This project was developed in FEUP's school year 2021/2022 as part of the Machine Learning's class curriculum.
- Daniel da Silva Gonçalves
- André Pedro de Melo Malheiro
- Pedro Miguel Novais do Vale
The Project contents are separated into multiple folders, these have the following meanings:
/BankData/
- Contains all the given data files for the development of the Project. It is important that this folder remains unchanged for the PythonScript to run without any issues./KaggleResults/
- Used to store all the results that come from RapidMiner's output process./Powerpoint/
- The Presentation Document./RapidMiner - Processes/
- All essential .rpm files used in RapidMiner for the prediction phase.
There is only one universal script in our project. The name of the file is: Data Compiler.ipynb
. It gathers all the necessary data from /BankData/
and does all the processing by itself. By changing a specific flag variable in the script, we can produce either the test contents or the train contents.

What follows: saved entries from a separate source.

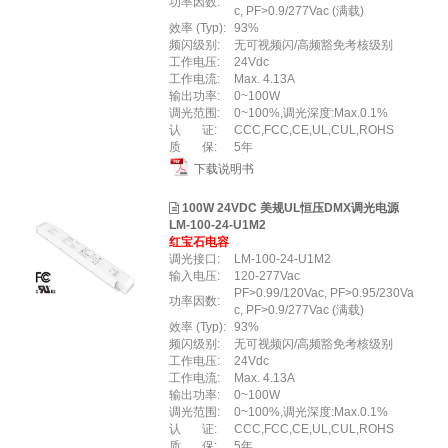
功率因数:
c, PF>0.9/277Vac (满载)
效率 (Typ):
93%
频闪级别:
无可视频闪/高频豁免考核级别
工作电压:
24Vdc
工作电流:
Max. 4.13A
输出功率:
0~100W
调光范围:
0~100%,调光深度:Max.0.1%
认 证:
CCC,FCC,CE,UL,CUL,ROHS
质 保:
5年
下载说明书
100W 24VDC 美规UL恒压DMX调光电源
LM-100-24-U1M2
红宝石电容
调光接口:
LM-100-24-U1M2
输入电压:
120-277Vac
PF>0.99/120Vac, PF>0.95/230Va
功率因数:
c, PF>0.9/277Vac (满载)
效率 (Typ):
93%
频闪级别:
无可视频闪/高频豁免考核级别
工作电压:
24Vdc
工作电流:
Max. 4.13A
输出功率:
0~100W
调光范围:
0~100%,调光深度:Max.0.1%
认 证:
CCC,FCC,CE,UL,CUL,ROHS
质 保:
5年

The line that must be changed is:
isTrainData = True
(4th line of the 1st cell)
All processes are pretty straightforward (though we will have to change the input of the dataset if we change from one machine to another). However, in order to run these processes, the Toolbox Extension of RapidMiner will be necessary. Without it, the scripts cannot run.
The outputs from RapidMiner (that go into the /KaggleResults/
directory), will then need to be changed by a Python Script in order to be able to submit them in Kaggle. The script is the Adapter.ipynb
script. It takes care of everything.